- [EXERCISE AIM] Only the pictures are dropped. Restate each line below word for word.

Start of RECORDS FOR THIS TASK

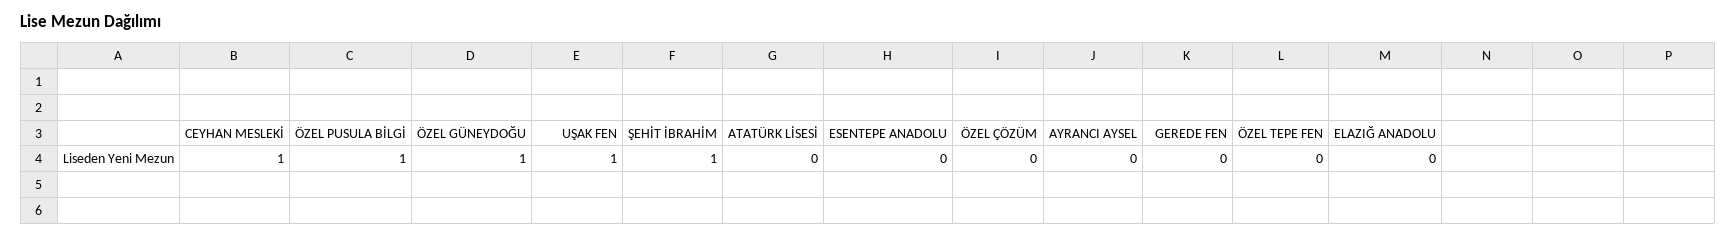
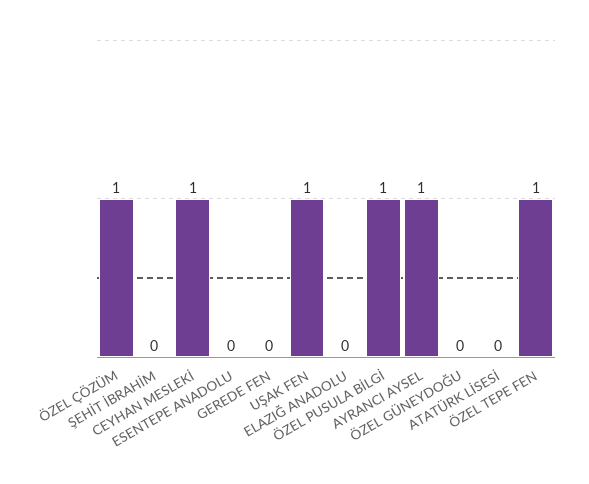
  {
    "CEYHAN MESLEKİ": 1,
    "ÖZEL PUSULA BİLGİ": 1,
-   "ÖZEL GÜNEYDOĞU": 1,
+   "ÖZEL GÜNEYDOĞU": 0,
    "UŞAK FEN": 1,
-   "ŞEHİT İBRAHİM": 1,
+   "ŞEHİT İBRAHİM": 0,
    "ATATÜRK LİSESİ": 0,
    "ESENTEPE ANADOLU": 0,
-   "ÖZEL ÇÖZÜM": 0,
+   "ÖZEL ÇÖZÜM": 1,
-   "AYRANCI AYSEL": 0,
+   "AYRANCI AYSEL": 1,
    "GEREDE FEN": 0,
-   "ÖZEL TEPE FEN": 0,
+   "ÖZEL TEPE FEN": 1,
    "ELAZIĞ ANADOLU": 0
  }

End of RECORDS FOR THIS TASK

- [RESPONSE BELOW]
  {
    "CEYHAN MESLEKİ": 1,
    "ÖZEL PUSULA BİLGİ": 1,
-   "ÖZEL GÜNEYDOĞU": 1,
+   "ÖZEL GÜNEYDOĞU": 0,
    "UŞAK FEN": 1,
-   "ŞEHİT İBRAHİM": 1,
+   "ŞEHİT İBRAHİM": 0,
    "ATATÜRK LİSESİ": 0,
    "ESENTEPE ANADOLU": 0,
-   "ÖZEL ÇÖZÜM": 0,
+   "ÖZEL ÇÖZÜM": 1,
-   "AYRANCI AYSEL": 0,
+   "AYRANCI AYSEL": 1,
    "GEREDE FEN": 0,
-   "ÖZEL TEPE FEN": 0,
+   "ÖZEL TEPE FEN": 1,
    "ELAZIĞ ANADOLU": 0
  }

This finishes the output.